What is required:
Show every line of the material that follows in which the word "assign" occurs.
Given data START
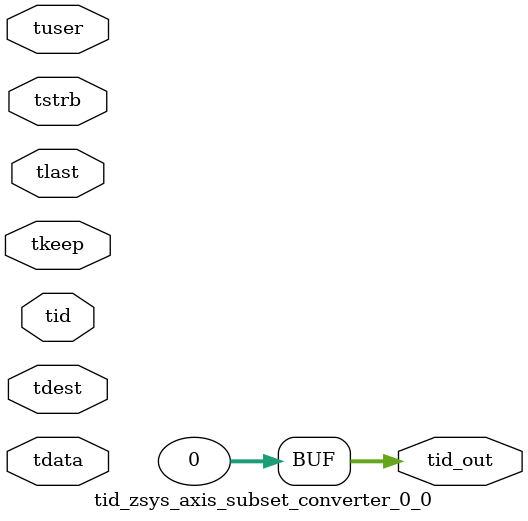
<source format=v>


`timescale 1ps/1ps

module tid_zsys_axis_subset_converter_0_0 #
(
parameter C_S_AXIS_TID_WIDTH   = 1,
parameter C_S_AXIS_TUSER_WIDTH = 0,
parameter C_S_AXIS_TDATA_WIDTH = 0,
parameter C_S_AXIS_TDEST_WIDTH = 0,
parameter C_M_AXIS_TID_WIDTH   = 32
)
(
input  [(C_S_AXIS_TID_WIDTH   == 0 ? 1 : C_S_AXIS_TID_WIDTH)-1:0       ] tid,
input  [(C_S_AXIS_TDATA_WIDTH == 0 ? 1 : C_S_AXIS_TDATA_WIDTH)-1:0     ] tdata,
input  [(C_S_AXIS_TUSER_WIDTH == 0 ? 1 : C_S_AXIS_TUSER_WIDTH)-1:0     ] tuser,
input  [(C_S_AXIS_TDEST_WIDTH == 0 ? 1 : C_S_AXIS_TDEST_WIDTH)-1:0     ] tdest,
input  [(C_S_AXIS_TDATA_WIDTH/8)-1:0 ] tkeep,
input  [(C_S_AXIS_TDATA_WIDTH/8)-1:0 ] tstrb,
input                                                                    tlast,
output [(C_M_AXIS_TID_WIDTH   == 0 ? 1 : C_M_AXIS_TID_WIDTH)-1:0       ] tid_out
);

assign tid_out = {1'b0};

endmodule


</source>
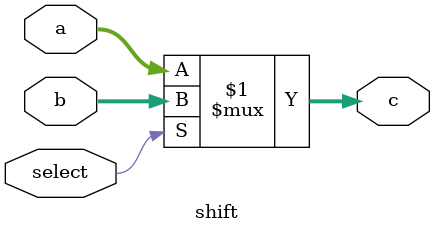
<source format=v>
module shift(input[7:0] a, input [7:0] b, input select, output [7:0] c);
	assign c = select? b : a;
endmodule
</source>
Given data END
Given data START
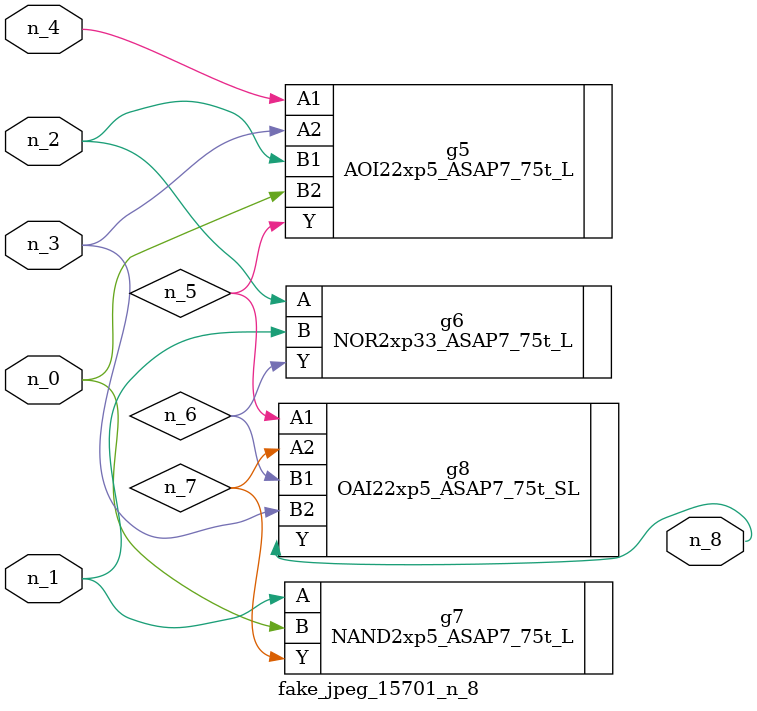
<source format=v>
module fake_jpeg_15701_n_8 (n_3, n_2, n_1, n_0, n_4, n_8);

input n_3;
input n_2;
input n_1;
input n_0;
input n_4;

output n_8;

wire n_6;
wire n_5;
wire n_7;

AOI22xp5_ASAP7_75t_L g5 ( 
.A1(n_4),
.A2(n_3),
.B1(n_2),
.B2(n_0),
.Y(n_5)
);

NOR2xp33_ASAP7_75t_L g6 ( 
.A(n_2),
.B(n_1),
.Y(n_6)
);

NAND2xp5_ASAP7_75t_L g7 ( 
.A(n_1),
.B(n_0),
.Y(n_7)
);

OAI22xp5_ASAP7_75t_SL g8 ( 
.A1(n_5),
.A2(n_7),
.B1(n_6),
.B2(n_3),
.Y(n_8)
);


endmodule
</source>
Given data END
Given data START
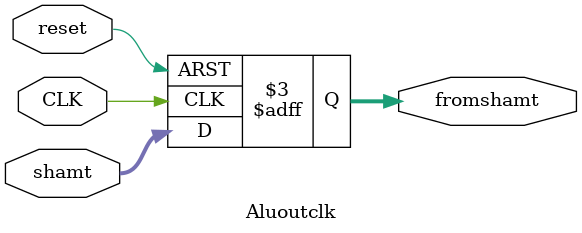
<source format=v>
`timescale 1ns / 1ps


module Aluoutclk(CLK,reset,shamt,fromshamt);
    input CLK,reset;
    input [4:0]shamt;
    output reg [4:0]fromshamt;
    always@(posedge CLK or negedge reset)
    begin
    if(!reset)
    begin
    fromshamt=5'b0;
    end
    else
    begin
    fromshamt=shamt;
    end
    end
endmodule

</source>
Given data END
Solution for this exercise:
assign tid_out = {1'b0};
	assign c = select? b : a;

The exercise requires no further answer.